Task description
Set down each line of the data below exactly.

━━━ Listed records ━━━

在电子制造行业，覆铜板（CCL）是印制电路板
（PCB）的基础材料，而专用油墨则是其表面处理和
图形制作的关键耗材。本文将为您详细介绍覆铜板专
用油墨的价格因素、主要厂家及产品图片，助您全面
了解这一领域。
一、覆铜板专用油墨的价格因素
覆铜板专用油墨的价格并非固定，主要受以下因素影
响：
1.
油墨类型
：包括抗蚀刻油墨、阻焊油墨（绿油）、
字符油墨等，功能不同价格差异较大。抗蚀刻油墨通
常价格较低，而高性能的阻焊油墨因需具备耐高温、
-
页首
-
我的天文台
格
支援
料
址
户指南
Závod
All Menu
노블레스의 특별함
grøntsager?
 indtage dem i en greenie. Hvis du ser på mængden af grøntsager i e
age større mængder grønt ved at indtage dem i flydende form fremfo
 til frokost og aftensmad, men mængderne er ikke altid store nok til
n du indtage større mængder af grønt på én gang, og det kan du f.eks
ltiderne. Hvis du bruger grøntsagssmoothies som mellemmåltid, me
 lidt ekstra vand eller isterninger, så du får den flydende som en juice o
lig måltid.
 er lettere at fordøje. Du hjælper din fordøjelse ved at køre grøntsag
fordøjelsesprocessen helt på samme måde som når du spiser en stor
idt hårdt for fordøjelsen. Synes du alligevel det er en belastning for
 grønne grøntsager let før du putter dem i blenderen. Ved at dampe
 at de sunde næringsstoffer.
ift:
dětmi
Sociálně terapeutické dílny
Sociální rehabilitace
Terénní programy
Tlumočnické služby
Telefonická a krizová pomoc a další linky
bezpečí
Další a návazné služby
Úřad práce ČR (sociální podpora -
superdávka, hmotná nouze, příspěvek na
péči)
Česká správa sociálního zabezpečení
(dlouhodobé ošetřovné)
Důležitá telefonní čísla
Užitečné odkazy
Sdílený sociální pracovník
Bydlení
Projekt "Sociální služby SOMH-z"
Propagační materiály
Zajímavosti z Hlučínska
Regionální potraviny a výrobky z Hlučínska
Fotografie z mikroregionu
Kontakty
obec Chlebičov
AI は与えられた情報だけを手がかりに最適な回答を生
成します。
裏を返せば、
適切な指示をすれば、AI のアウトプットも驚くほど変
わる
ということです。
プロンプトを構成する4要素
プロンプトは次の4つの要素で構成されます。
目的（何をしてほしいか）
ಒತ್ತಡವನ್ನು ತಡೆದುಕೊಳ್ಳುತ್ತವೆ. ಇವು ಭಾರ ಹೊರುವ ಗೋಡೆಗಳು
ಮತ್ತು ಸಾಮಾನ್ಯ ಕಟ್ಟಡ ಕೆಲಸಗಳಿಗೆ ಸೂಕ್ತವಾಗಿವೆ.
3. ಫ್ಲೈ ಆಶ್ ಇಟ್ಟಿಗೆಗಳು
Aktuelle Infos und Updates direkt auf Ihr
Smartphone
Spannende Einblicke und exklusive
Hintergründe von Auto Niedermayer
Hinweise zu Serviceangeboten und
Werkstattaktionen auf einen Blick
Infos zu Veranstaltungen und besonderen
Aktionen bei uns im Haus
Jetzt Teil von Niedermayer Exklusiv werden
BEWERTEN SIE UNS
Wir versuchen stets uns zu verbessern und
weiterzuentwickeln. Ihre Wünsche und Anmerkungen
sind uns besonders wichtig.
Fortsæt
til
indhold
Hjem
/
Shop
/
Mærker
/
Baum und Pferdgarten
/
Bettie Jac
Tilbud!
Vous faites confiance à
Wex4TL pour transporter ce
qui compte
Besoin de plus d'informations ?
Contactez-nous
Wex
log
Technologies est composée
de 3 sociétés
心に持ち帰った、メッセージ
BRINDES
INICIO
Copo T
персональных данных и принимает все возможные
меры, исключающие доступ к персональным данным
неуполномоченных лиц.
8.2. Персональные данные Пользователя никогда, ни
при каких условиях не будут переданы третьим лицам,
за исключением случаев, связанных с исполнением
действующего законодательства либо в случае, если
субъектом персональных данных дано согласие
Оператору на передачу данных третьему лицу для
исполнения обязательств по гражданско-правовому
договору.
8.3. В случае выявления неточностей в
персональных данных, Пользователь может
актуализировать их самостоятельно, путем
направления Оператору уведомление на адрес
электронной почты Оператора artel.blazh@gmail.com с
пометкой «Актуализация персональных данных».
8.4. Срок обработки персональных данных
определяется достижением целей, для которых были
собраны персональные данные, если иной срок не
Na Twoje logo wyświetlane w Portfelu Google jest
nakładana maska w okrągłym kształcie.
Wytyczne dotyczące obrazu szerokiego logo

━━━

Result of the exercise
在电子制造行业，覆铜板（CCL）是印制电路板
（PCB）的基础材料，而专用油墨则是其表面处理和
图形制作的关键耗材。本文将为您详细介绍覆铜板专
用油墨的价格因素、主要厂家及产品图片，助您全面
了解这一领域。
一、覆铜板专用油墨的价格因素
覆铜板专用油墨的价格并非固定，主要受以下因素影
响：
1.
油墨类型
：包括抗蚀刻油墨、阻焊油墨（绿油）、
字符油墨等，功能不同价格差异较大。抗蚀刻油墨通
常价格较低，而高性能的阻焊油墨因需具备耐高温、
-
页首
-
我的天文台
格
支援
料
址
户指南
Závod
All Menu
노블레스의 특별함
grøntsager?
 indtage dem i en greenie. Hvis du ser på mængden af grøntsager i e
age større mængder grønt ved at indtage dem i flydende form fremfo
 til frokost og aftensmad, men mængderne er ikke altid store nok til
n du indtage større mængder af grønt på én gang, og det kan du f.eks
ltiderne. Hvis du bruger grøntsagssmoothies som mellemmåltid, me
 lidt ekstra vand eller isterninger, så du får den flydende som en juice o
lig måltid.
 er lettere at fordøje. Du hjælper din fordøjelse ved at køre grøntsag
fordøjelsesprocessen helt på samme måde som når du spiser en stor
idt hårdt for fordøjelsen. Synes du alligevel det er en belastning for
 grønne grøntsager let før du putter dem i blenderen. Ved at dampe
 at de sunde næringsstoffer.
ift:
dětmi
Sociálně terapeutické dílny
Sociální rehabilitace
Terénní programy
Tlumočnické služby
Telefonická a krizová pomoc a další linky
bezpečí
Další a návazné služby
Úřad práce ČR (sociální podpora -
superdávka, hmotná nouze, příspěvek na
péči)
Česká správa sociálního zabezpečení
(dlouhodobé ošetřovné)
Důležitá telefonní čísla
Užitečné odkazy
Sdílený sociální pracovník
Bydlení
Projekt "Sociální služby SOMH-z"
Propagační materiály
Zajímavosti z Hlučínska
Regionální potraviny a výrobky z Hlučínska
Fotografie z mikroregionu
Kontakty
obec Chlebičov
AI は与えられた情報だけを手がかりに最適な回答を生
成します。
裏を返せば、
適切な指示をすれば、AI のアウトプットも驚くほど変
わる
ということです。
プロンプトを構成する4要素
プロンプトは次の4つの要素で構成されます。
目的（何をしてほしいか）
ಒತ್ತಡವನ್ನು ತಡೆದುಕೊಳ್ಳುತ್ತವೆ. ಇವು ಭಾರ ಹೊರುವ ಗೋಡೆಗಳು
ಮತ್ತು ಸಾಮಾನ್ಯ ಕಟ್ಟಡ ಕೆಲಸಗಳಿಗೆ ಸೂಕ್ತವಾಗಿವೆ.
3. ಫ್ಲೈ ಆಶ್ ಇಟ್ಟಿಗೆಗಳು
Aktuelle Infos und Updates direkt auf Ihr
Smartphone
Spannende Einblicke und exklusive
Hintergründe von Auto Niedermayer
Hinweise zu Serviceangeboten und
Werkstattaktionen auf einen Blick
Infos zu Veranstaltungen und besonderen
Aktionen bei uns im Haus
Jetzt Teil von Niedermayer Exklusiv werden
BEWERTEN SIE UNS
Wir versuchen stets uns zu verbessern und
weiterzuentwickeln. Ihre Wünsche und Anmerkungen
sind uns besonders wichtig.
Fortsæt
til
indhold
Hjem
/
Shop
/
Mærker
/
Baum und Pferdgarten
/
Bettie Jac
Tilbud!
Vous faites confiance à
Wex4TL pour transporter ce
qui compte
Besoin de plus d'informations ?
Contactez-nous
Wex
log
Technologies est composée
de 3 sociétés
心に持ち帰った、メッセージ
BRINDES
INICIO
Copo T
персональных данных и принимает все возможные
меры, исключающие доступ к персональным данным
неуполномоченных лиц.
8.2. Персональные данные Пользователя никогда, ни
при каких условиях не будут переданы третьим лицам,
за исключением случаев, связанных с исполнением
действующего законодательства либо в случае, если
субъектом персональных данных дано согласие
Оператору на передачу данных третьему лицу для
исполнения обязательств по гражданско-правовому
договору.
8.3. В случае выявления неточностей в
персональных данных, Пользователь может
актуализировать их самостоятельно, путем
направления Оператору уведомление на адрес
электронной почты Оператора artel.blazh@gmail.com с
пометкой «Актуализация персональных данных».
8.4. Срок обработки персональных данных
определяется достижением целей, для которых были
собраны персональные данные, если иной срок не
Na Twoje logo wyświetlane w Portfelu Google jest
nakładana maska w okrągłym kształcie.
Wytyczne dotyczące obrazu szerokiego logo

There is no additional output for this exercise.